Required action: The listing below is the input. Say how many of its lines contain "depth", giving the number alone.

Given records:

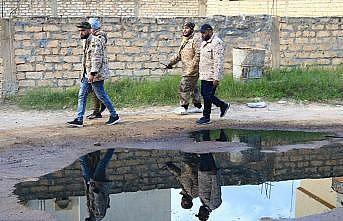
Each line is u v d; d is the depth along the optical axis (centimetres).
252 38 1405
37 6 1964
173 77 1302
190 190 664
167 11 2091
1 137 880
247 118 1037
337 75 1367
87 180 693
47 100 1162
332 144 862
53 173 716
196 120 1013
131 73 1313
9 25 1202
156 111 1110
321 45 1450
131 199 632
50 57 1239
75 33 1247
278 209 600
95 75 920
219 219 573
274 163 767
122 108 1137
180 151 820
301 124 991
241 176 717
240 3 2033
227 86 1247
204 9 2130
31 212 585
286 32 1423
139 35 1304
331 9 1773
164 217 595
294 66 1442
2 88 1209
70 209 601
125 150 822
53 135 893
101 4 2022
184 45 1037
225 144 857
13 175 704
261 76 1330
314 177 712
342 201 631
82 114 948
* * *
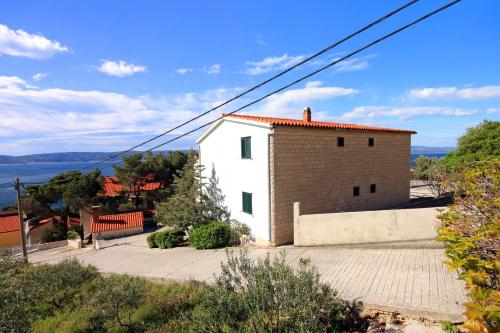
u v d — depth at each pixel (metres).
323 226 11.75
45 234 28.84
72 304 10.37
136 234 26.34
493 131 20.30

Exercise solution: 2